A Pre-Planned Inferno: Nine Hindus Escape Deadly Arson Attack in Bangladesh, Left Destitute as the State Offers No Relief
- In Current Affairs
- 06:56 PM, Dec 25, 2025
- Vladimir Adityanaath
At around 3 a.m. on December 20, 2025, as West Banik Para in Ward №5 of Rauzan Upazila, while the Chattagram District slept, an attack unfolded behind closed doors. The homes of Anil Shil and Sukha Shil were locked from the outside. Clothes soaked in kerosene were placed against the walls and roof. Moments later, both houses were set ablaze, trapping nine Hindu men, women, and children inside.

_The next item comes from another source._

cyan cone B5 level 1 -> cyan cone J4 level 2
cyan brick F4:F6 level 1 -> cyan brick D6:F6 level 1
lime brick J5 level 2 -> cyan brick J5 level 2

This was not a burglary gone wrong or an act of random vandalism. Mithun Shil, one of the victims, has stated unambiguously that the purpose of the arson was to kill him and his family. There was no feud, no land dispute, no personal enmity to explain the violence.
The attackers ensured escape would be impossible, locking or barring all exits before setting the fires. What followed was a fight for life measured not in minutes but in seconds. As flames climbed and smoke choked the rooms, the trapped families hacked openings through their tin walls and forced their way out. They fled with nothing. Not their belongings. Not their passports or identity documents. Not even their domesticated geese. Mithun Shil claims that his family alone has suffered financial losses of at least 10 lakh (1 million) Bangladeshi Taka (BDT).

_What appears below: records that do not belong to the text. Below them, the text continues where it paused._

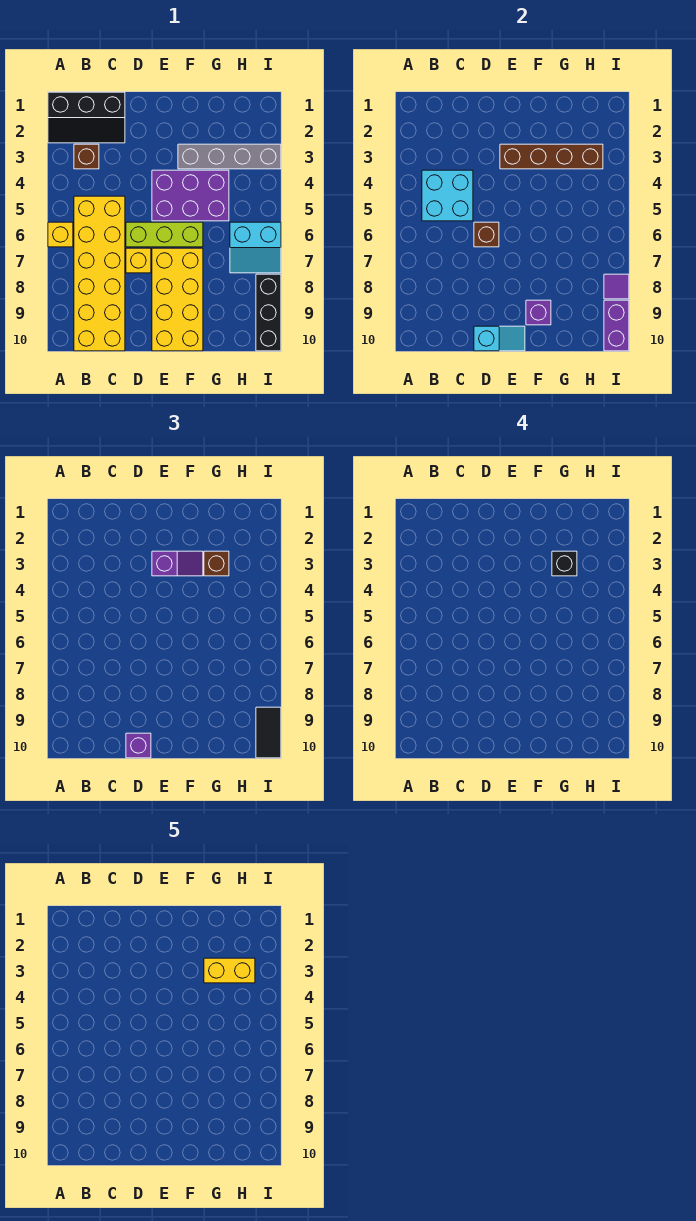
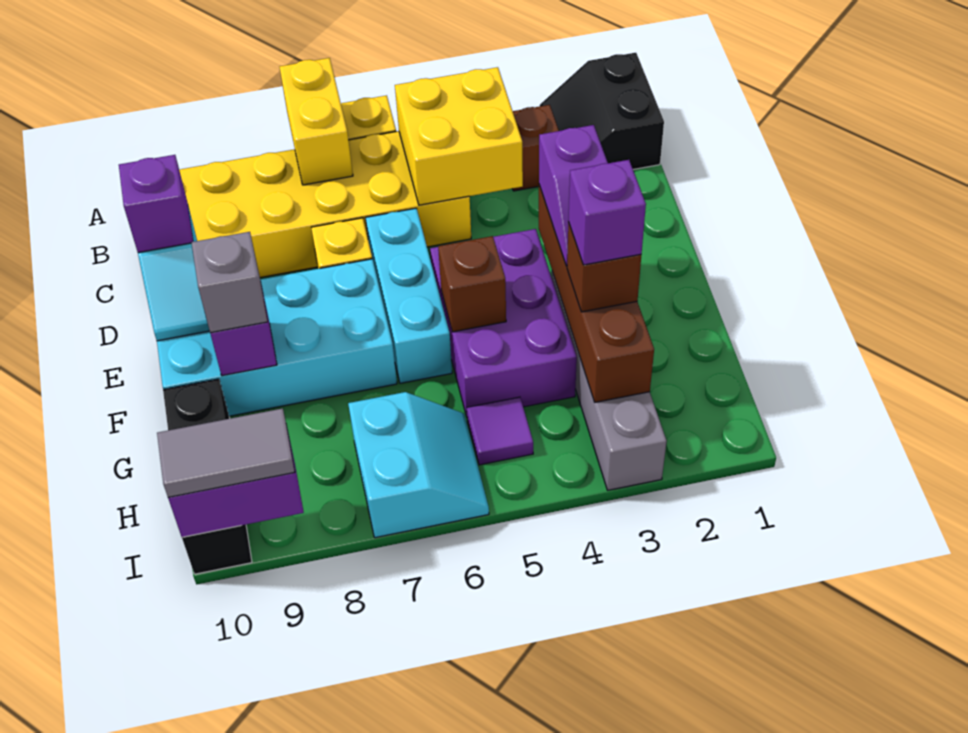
black slope A1:C2 level 1 top 1 -> black slope A1:B2 level 1 top 1
cyan brick B4:C5 level 2 -> yellow brick B4:C5 level 2
lime brick D6:F6 level 1 -> cyan brick D6:F6 level 1
brown brick D6 level 2 -> brown brick F5 level 2
yellow brick E7:F10 level 1 -> cyan brick E7:F10 level 1
none -> grey brick F9 level 3
black brick G3 level 4 -> purple brick G3 level 4
yellow brick G3:H3 level 5 -> yellow brick A7:B7 level 2
cyan slope H6:I7 level 1 top 6 -> cyan slope H6:I7 level 1 top 7
black brick I8:I10 level 1 -> black brick G10:I10 level 1
purple tile I8 level 2 -> purple tile H5 level 1
black tile I9:I10 level 3 -> grey tile I9:I10 level 3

By dawn, the house was gone — reduced to ash and a few blackened pillars. By noon, local Hindu organisations found the women and a child sitting silently on a borrowed bed frame under the open sky, alive by chance.
The official description, familiar and evasive, followed quickly: “unknown miscreants.”
In Bangladesh, this phrase has become a shield for deflecting accountability even as patterns repeat themselves with chilling regularity. Rauzan knows this pattern well. Four Hindu families and one Buddhist family in the same region were targeted in similar arson attacks [1].
These are not isolated sparks. They are part of a larger, documented blaze.
According to the Bangladesh Hindu Buddhist Christian Unity Council, between August 4, 2024, and June 30, 2025, there were approximately 2,010 to 2,244 incidents of violence against minorities, including Hindus. The numbers themselves are staggering. The response to them is even more so.
For the victims, the aftermath is often as brutal as the attack itself. Homes are destroyed. Livelihoods erased. Identity papers, passports, savings — gone in minutes. Women and children are displaced overnight, left dependent on charity rather than protection. And almost invariably, there is no compensation.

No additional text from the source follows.